Il a tordu des cous, frappé des plexus, arraché son sabre au chef pour l’éventrer puis frapper de taille tout ce qui bougeait dans son champ de vision. Sa main gauche, inutilisable, s’était recourbée comme une serre, ses yeux étaient complètement fous. La bouche grande ouverte en une grimace de haine, il montrait les dents. Il hurlait de rage. Il pleurait.

Malgré les coups reçus au visage, ou à cause d’eux, sa rage a brûlé haut et fort. C’est ce qui lui a permis d’éradiquer les FER. Oui, j’ai bien dit éradiquer.

Il a repris ses esprits dans les odeurs de sang et de boyaux vidés. Il est parti en titubant, le sang des autres sur ses pieds absorbé par la poussière de la cour, ses traces brouillées par celles des charognards.

Ne sachant pas s’il avait des poursuivants, il a décidé de saisir la première chance de quitter la piste.

Son épaule, son dos, son ventre, tout cela n’était rien face au frottement de son boxer-short sur la minuscule blessure. Il a fini par s’effondrer, là où on l’a trouvé, en sang. Il est resté là plus de 24 heures. Il était tombé sur le côté gauche, pliant son épaule blessée et, bizarrement, ralentissant l’hémorragie. Emmerdé par des chacals qui le croyaient mort, il les avait éloignés à grands coups de pierre. S’il n’avait pas été cette force de la nature qu’il est, il y serait resté.

* *

Doc nous a rassurés, la coupure est superficielle, seule la peau a été entamée. Le Viking a toujours la possibilité de transmettre ses gènes. Les autres dommages physiques se résorberont relativement rapidement.

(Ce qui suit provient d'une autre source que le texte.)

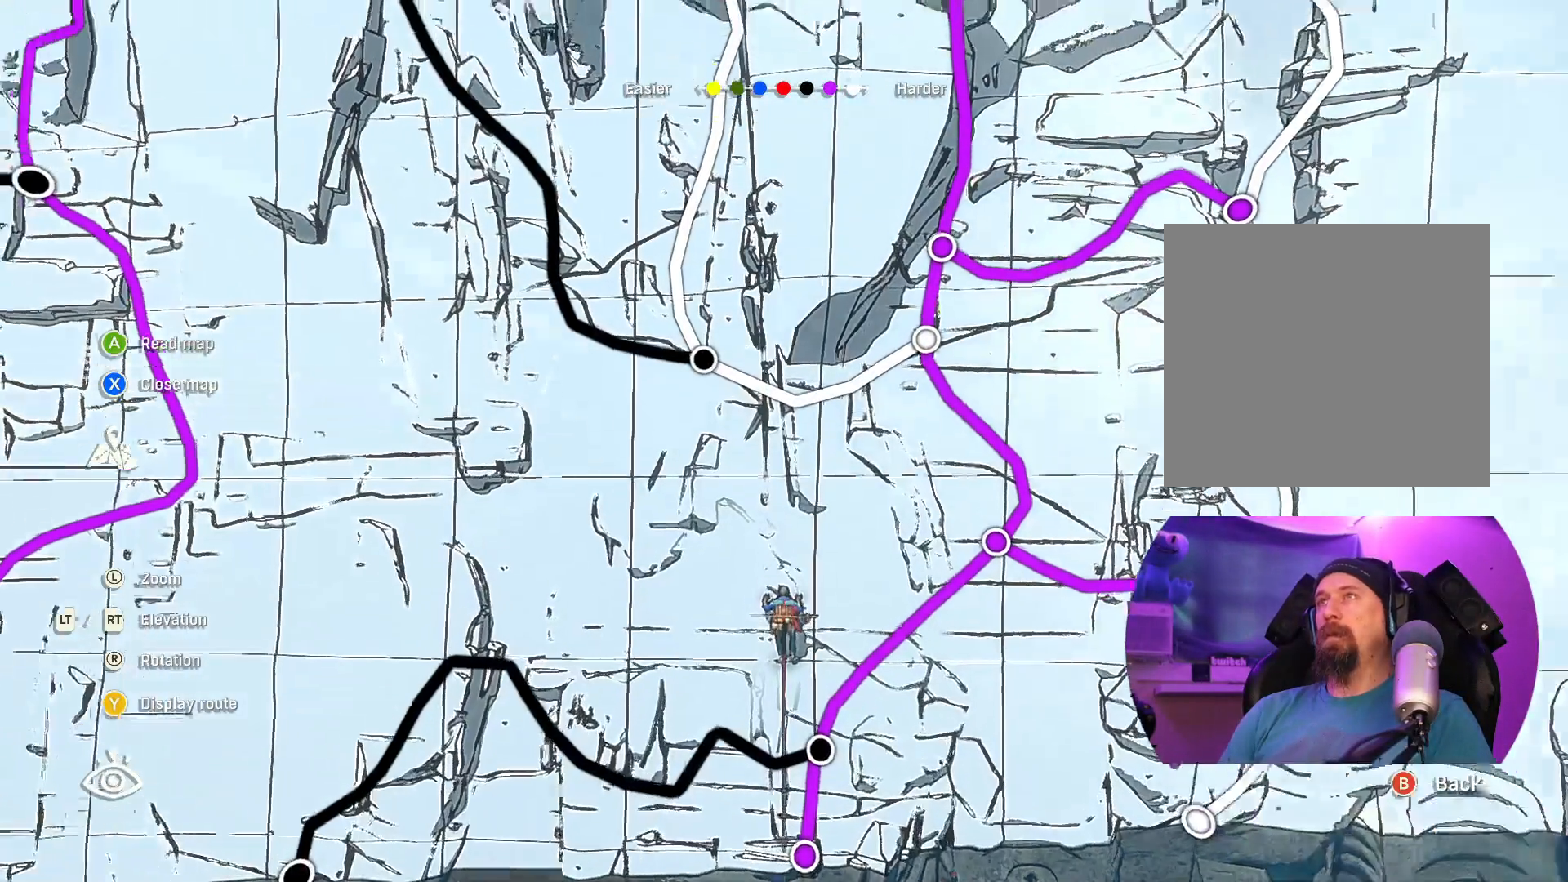
{"buttons": [], "left_stick": "center", "right_stick": "center", "events": [[283, "right_stick", "center"]]}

Kris nous a expliqué que la rage qui avait aidé son frère à se libérer tout seul était l’équivalent de l’état de berserker que les Vikings d’autrefois pouvaient atteindre.

Mais ce qui nous a le plus inquiétés, c’était l’impact qu’auraient ces meurtres, cette horreur, sur sa psyché.

Les larmes, le refus de nous regarder, dans le pick-up, c’était de la honte. Honte de sa blessure, de cette atteinte à sa virilité… Honte de ses actes.

La voix monocorde, sans inflexion, pour raconter tout ça à Lin, ça cache une distanciation qui est très mauvaise. Erk doit parler de ses épreuves. Sera-t-il assez fort pour surmonter ce traumatisme ?

On l’espère. On l’espère de tout notre cœur.

Je l’aime bien, ce type. Il est gentil. Il est joyeux… Son sourire me manque.

Oh, la boule au ventre est revenue.

Zut, je pleure et mes larmes tombent sur le papier.

Heureusement que j’écris au Bic.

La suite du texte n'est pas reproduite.